- Born: 4 January 1896 Ligré, France
- Died: After 4 January 1950
- Allegiance: France
- Branch: Aviation
- Rank: Capitaine
- Unit: Escadrille 391 Escadrille 98 Escadrille N.88
- Awards: Legion d'Honneur Croix de Guerre Mentioned in dispatches

= Gabriel Thomas (aviator) =

Capitaine Gabriel Joseph Thomas (born 4 January 1896, date of death unknown) was a World War I flying ace credited with seven aerial victories.

==Biography==
See also Aerial victory standards of World War I

Gabriel Joseph Thomas was born on 4 January 1896 in Ligré, France.

On 9 November 1914, Thomas enlisted in the French military for four years and was assigned to 2e Groupe d'Aviation. On 11 July 1915, he reported for pilot's training; on 5 October he graduated with his Military Pilot's Brevet. On 8 October, he received orders for Escadrille 98 T in the Dardanelles. On 29 October, those orders were countermanded, and he was posted to Escadrille N.391, which was attached to the Armee d'Orient in the Middle East. He served with this squadron until he transferred back to 2e Groupe d'Aviation in France on 8 July 1916. His Middle Eastern exploits were Mentioned in dispatches on 16 October 1916.

On 8 May 1917, he was returned to combat, assigned to fly a Nieuport fighter with Escadrille N.88. On 5 December 1917, he was provisionally appointed as a Sous lieutenant.

Beginning 12 April 1918, Thomas began to shoot down single German airplanes.
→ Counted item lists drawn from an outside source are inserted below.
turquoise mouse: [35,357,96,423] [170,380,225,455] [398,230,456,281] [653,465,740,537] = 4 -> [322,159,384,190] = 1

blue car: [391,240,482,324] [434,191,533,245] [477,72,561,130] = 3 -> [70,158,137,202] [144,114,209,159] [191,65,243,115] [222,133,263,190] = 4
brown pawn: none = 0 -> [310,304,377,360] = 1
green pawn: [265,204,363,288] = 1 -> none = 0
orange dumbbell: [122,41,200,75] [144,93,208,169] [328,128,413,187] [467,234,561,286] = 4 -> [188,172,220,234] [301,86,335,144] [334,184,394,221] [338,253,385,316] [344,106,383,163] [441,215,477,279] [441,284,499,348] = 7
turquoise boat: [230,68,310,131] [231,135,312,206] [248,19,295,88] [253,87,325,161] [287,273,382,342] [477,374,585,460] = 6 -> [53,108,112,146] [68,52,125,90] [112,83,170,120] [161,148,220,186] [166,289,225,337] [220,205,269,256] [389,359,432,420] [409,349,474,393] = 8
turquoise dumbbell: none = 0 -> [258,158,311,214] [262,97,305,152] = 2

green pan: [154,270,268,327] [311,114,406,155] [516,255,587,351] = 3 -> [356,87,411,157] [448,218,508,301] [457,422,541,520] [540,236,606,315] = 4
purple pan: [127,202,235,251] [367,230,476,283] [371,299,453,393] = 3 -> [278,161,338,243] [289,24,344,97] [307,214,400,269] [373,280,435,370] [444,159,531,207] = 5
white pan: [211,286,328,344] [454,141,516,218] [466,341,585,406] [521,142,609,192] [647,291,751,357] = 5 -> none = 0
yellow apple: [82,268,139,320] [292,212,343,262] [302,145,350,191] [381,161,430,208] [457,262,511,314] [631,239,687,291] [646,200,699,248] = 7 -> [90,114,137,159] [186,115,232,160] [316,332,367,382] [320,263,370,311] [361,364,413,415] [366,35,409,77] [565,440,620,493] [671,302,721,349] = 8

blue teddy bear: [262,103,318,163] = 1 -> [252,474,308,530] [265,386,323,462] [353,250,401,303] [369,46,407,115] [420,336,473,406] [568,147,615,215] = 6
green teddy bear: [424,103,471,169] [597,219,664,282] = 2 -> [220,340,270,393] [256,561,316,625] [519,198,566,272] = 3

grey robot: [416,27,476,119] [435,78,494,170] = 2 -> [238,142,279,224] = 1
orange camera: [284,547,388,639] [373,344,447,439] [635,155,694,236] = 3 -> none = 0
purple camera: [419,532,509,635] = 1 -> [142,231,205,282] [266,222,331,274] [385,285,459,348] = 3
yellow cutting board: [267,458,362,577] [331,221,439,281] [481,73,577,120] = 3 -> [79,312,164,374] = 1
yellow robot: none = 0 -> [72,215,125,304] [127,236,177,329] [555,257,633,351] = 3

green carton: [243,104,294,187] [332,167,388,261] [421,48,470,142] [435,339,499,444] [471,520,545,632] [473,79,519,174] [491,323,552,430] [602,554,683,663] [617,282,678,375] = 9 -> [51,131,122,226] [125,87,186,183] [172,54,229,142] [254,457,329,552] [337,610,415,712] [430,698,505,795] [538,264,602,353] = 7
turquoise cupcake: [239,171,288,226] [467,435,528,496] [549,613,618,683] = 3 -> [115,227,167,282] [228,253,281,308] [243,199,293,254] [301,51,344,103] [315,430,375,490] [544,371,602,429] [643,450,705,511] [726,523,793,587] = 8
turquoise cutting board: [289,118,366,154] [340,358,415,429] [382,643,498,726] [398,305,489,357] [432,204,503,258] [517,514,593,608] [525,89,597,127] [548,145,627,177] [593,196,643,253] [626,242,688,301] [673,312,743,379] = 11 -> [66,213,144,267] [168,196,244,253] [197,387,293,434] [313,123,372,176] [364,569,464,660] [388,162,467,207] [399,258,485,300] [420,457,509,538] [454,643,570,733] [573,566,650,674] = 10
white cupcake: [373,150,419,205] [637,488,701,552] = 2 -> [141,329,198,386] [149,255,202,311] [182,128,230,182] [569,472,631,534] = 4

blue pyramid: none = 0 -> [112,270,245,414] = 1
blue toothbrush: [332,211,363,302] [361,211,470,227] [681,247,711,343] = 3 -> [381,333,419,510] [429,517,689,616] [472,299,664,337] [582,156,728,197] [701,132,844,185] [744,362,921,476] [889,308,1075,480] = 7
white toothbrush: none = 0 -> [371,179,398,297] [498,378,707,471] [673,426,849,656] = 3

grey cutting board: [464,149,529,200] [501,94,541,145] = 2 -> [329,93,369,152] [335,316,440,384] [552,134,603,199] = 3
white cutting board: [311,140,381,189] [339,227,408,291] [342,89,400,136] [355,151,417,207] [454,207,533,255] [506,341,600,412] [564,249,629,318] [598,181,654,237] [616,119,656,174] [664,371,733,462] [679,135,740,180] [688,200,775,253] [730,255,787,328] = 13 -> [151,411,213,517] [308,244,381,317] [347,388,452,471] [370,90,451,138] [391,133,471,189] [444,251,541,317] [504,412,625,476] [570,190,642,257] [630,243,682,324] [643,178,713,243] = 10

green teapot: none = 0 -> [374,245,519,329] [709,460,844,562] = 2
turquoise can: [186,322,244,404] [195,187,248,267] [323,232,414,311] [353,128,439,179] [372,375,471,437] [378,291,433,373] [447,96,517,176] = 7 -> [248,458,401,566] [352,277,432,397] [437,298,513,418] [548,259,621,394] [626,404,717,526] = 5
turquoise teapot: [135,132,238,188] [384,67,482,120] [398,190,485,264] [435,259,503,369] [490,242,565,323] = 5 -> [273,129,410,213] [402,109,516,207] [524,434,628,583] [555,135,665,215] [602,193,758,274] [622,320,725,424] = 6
His fifth victory came on 24 August. Then, on 2 September, Thomas was so severely wounded he was medically evacuated. While he was in hospital, on 24 September 1918, he was appointed to the Legion d'honneur as a Chevalier. He returned to his squadron in time to shoot down two more Germans, on 23 and 28 October 1918. Those were his last victories before the 11 November ceasefire.

Thomas had ended the war with the Croix de Guerre with five palmes and an etoile de vermeil to go with his Legion d'honneur. His rank was confirmed on 25 October 1919, followed by promotion to Lieutenant on 26 September 1923.

On 1 August 1928, he was raised to the post of Officier in the Legion d'honneur. He was still in military service, as he was promoted to Capitaine in the reserves on 9 June 1937. Thomas' military service would continue until he was finally discharged on 4 January 1950.